[Dataset items]
▼

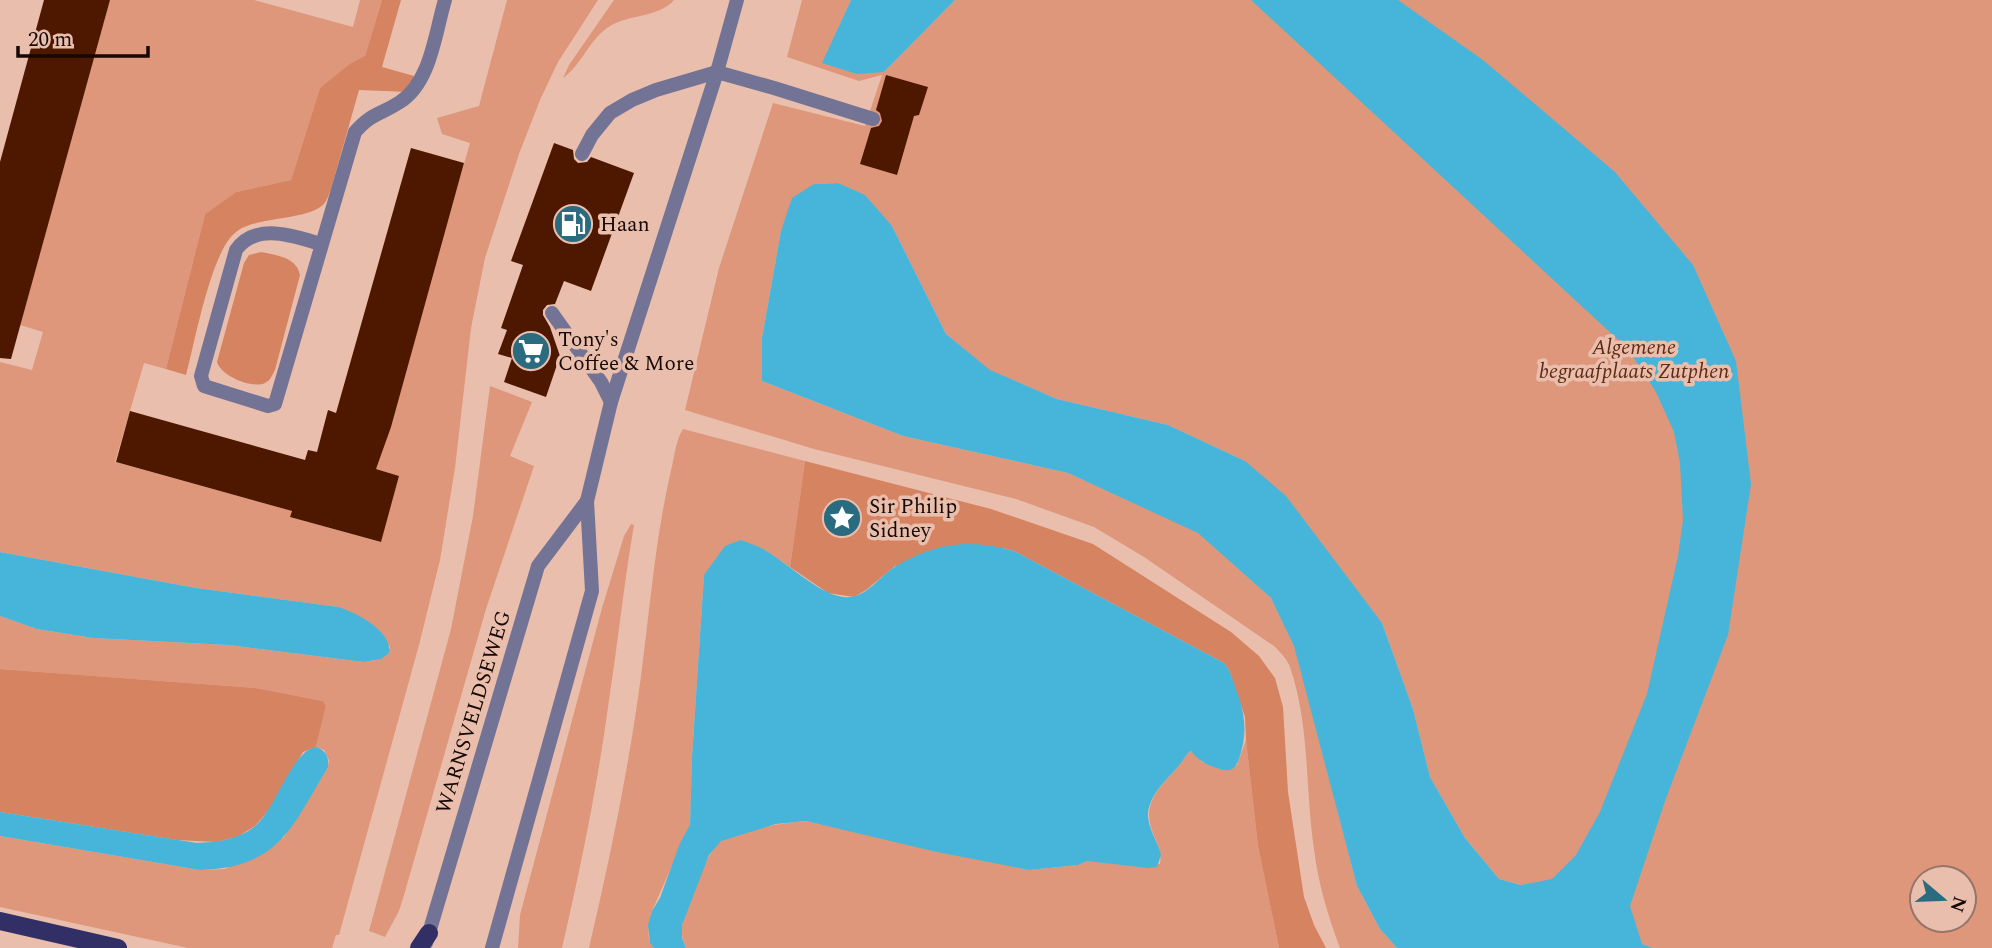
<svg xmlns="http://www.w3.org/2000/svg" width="1992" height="948" font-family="Spectral,serif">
	<rect width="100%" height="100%" fill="#eabeac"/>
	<g fill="#de977b" fill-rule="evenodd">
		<path d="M 110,0 L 254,0 L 353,27 L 360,0 L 382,0 L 365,56 L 320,88 L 291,180 L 236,192 L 205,214 L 166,369 L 144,363 L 115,462 L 292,511 L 290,517 L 380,542 L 399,476 L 373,468 L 389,426 L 470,143 L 442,134 L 437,118 L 479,106 L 507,0 L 598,0 L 558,62 L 540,100 L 519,154 L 485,258 L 471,328 L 455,468 L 440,560 L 419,645 L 339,935 L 336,935 L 332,948 L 188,948 L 0,907 L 0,836 L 200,870 L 225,869 L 284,837 L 328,767 L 329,760 L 324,750 L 316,747 L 326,706 L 323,701 L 256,688 L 0,669 L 0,616 L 37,629 L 93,638 L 228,645 L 364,662 C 375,660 387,660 390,647 L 377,629 L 338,607 L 196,588 L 0,552 L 0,362 L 32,370 L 43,332 L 20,325 Z"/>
		<path d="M 614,0 L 674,0 C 658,18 630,14 610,26 C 589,39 582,65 563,78 L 569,65 Z"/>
		<path d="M 802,0 L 851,0 L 823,62 L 884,72 L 955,0 L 1992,0 L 1992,948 L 1653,948 L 1642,944 L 1552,880 L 1522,885 L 1499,879 L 1465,838 L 1430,777 L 1413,709 L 1382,623 L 1245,461 L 1168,425 L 1057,399 L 989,370 L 946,334 L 892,226 L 838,183 L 814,184 L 781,231 L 762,338 L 762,381 L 903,436 L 1068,473 L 1198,532 L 1271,598 L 1295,646 L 1357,886 L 1380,929 L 1397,948 L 1340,948 C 1328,916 1318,883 1314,849 C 1305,789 1310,725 1290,667 C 1287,659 1280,652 1274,646 L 1144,557 L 1094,527 L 1016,499 L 814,449 L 685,410 L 719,268 L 773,103 L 865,126 L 882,75 L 859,81 L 787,57 ZM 1922,878 L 1964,878 L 1964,920 L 1922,920 Z"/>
		<polygon points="490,386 532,402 510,456 534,466 486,609 404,895 399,911 385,937 369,931 451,629 473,516"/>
		<path d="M 683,429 L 805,461 L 790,567 L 765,550 L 704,575 L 692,757 L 690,825 L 652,911 C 649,923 645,938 654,948 L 589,948 C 610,858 629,767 641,676 C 650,608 655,541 670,475 C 674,461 675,441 683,429 Z"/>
		<path d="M 631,524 L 634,525 C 624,583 618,642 609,700 C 598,783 581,866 562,948 L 518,948 L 520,915 L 602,608 L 624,536 Z"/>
		<path d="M 1246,740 L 1258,846 L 1279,948 L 686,948 C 683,941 681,935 682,927 C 685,909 707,849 722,840 C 741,829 784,823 806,821 L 1029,870 L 1078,865 L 1087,861 L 1160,864 C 1163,846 1149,833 1149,815 C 1149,790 1176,774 1187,754 L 1192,751 L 1202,762 L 1227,770 L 1237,765 Z"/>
	</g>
	<g fill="#d58361">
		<path d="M 382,0 L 401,0 L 382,67 L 414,76 L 409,92 L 359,90 L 331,189 C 329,194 327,200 324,204 C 307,221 255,216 236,232 C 211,251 195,342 186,375 L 166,369 L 205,214 L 236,192 L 291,180 L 320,88 L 350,64 L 365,56 Z"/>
		<path d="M 261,252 C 275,255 297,257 300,275 L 275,370 C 272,375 271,380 265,383 C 252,389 221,376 217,362 L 244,263 L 249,255 Z"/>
		<polygon points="805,461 991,509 1093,544 1231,632 1259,656 1275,678 1283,707 1288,792 1304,897 1314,925 1326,948 1279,948 1258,846 1246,740 1245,717 1229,670 1224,663 1014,551 1003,548 895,566 866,590 854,597 828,593 790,567"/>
		<polygon points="0,669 256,688 323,701 326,706 316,747 303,752 269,810 255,826 237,837 216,842 177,840 0,812"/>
	</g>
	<g fill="#46b5d9">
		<polygon points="851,0 955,0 884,72 857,74 822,63"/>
		<polygon points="1251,0 1398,0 1483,60 1615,172 1693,265 1736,361 1751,484 1728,635 1665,801 1630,906 1642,944 1653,948 1397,948 1380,929 1357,886 1294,646 1271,598 1198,533 1068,473 903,436 762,381 762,338 781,231 792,198 814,184 838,183 865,195 892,226 946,334 990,370 1057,399 1168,425 1245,461 1286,496 1382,623 1413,709 1430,777 1465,838 1499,879 1521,885 1552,879 1576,855 1600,812 1647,694 1678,556 1683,520 1680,463 1674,432 1656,392 1628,349"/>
		<path d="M 741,540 C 749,543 758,546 765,550 C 787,563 819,594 843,597 C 866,600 879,576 896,566 C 935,543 971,538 1014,551 L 1224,663 L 1229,670 C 1241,703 1251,723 1239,759 C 1236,767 1233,771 1224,770 C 1211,767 1199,762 1191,751 L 1187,754 C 1176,774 1151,788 1148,813 C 1147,827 1158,842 1161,855 L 1157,867 L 1148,868 L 1087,861 L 1078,865 L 1029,870 L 937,852 L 806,821 L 776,824 L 721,841 L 709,855 L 682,925 L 682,938 L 686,948 L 654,948 L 650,943 L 648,925 L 652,911 L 660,898 L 680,843 L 690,825 L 692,757 L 704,575 L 725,546 Z"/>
		<path d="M 0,552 L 196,588 L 338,607 C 355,612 393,631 389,653 L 381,659 L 364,662 L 228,645 L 93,638 L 37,629 L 0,616 Z"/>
		<path d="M 316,747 C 326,751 329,756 328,767 C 292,827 279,868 200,870 L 0,836 L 0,812 L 197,843 C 217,842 237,840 254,827 C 276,810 291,751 316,747 Z"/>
	</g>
	<g fill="#4d1700">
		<polygon points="44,0 110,0 11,359 0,358 0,162"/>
		<polygon points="886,75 928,87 919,115 914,116 897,175 860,164 871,128 879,126 882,121 880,113 876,110"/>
		<polygon points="554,143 573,150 574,159 578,163 587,162 591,157 634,173 591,291 564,281 555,304 547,305 543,310 543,315 550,327 560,356 546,397 504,382 512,358 498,354 507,330 501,328 523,265 511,261"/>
		<polygon points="411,148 464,163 391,427 376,469 399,476 381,542 290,517 292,511 116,462 130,411 305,460 308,450 317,452 328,410 336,413"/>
	</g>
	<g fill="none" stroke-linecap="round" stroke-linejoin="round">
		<g stroke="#737495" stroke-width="14">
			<polyline points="582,154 592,135 610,113 632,100 656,90 717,72 774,88 873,119"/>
			<polyline points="552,313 601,382 611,402"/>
		</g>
		<g stroke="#737495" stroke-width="14">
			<path d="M 321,244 C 293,236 256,222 236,250 L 201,376 L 204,386 L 268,406 L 275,404 L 355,132 C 373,112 380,115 400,102 C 431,82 435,33 445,0"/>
			<polyline points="426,943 538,566 587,501"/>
			<polyline points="492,948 592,591 587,501 611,402 717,72 737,0"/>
		</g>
		<g stroke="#322e66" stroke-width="18">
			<polyline points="0,921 118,948"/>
			<polyline points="419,948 429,933"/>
		</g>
	</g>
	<defs>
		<g id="fuel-disc" transform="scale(2.0125)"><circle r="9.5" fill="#2b6b80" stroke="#eabeac"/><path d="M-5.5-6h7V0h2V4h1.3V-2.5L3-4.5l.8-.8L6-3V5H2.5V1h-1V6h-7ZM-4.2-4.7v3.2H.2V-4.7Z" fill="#fff"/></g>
		<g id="supermarket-disc" transform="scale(2.0125)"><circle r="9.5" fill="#2b6b80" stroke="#eabeac"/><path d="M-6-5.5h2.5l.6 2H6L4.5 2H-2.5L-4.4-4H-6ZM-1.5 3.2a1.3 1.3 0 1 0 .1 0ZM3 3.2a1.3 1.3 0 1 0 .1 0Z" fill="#fff"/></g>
		<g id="sight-disc" transform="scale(2.0125)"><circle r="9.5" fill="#2b6b80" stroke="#eabeac"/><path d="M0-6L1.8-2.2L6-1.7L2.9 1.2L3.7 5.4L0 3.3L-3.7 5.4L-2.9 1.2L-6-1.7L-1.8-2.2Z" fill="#fff"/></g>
	</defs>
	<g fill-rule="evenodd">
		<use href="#fuel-disc" x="573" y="224"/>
		<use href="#supermarket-disc" x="531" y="351"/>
		<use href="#sight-disc" x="842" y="518"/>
	</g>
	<g text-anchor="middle" stroke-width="7" stroke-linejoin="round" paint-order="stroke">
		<g font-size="21" fill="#160804" stroke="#eabeac" text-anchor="start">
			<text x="600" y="231">Haan</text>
			<text x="558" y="346">Tony's<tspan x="558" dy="24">Coffee &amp; More</tspan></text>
			<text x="869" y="513">Sir Philip<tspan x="869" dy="24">Sidney</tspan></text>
		</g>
		<g font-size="21" font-style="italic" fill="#602b13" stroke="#eabeac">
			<text x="1634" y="354">Algemene<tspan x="1634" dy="24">begraafplaats Zutphen</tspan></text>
		</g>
		<g font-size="21" fill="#160804" stroke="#eabeac">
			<text transform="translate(473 712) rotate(-73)" y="7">WARNSVELDSEWEG</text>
		</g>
	</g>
	<g transform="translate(1943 899) rotate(109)"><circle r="33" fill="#eabeac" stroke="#957569" stroke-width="2"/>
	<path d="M0-5L12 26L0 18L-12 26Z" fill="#2b6b80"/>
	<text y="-10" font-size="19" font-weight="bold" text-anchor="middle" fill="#160804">N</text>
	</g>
	<path d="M18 46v10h130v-10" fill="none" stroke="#160804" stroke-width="3.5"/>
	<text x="28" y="46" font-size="21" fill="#160804" stroke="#eabeac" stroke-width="5" paint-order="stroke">20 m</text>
</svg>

▲

Instructions for the task — Find the word "linejoin" in the entries. Copy each line that holds it.

Solution to the exercise —
	<g fill="none" stroke-linecap="round" stroke-linejoin="round">
	<g text-anchor="middle" stroke-width="7" stroke-linejoin="round" paint-order="stroke">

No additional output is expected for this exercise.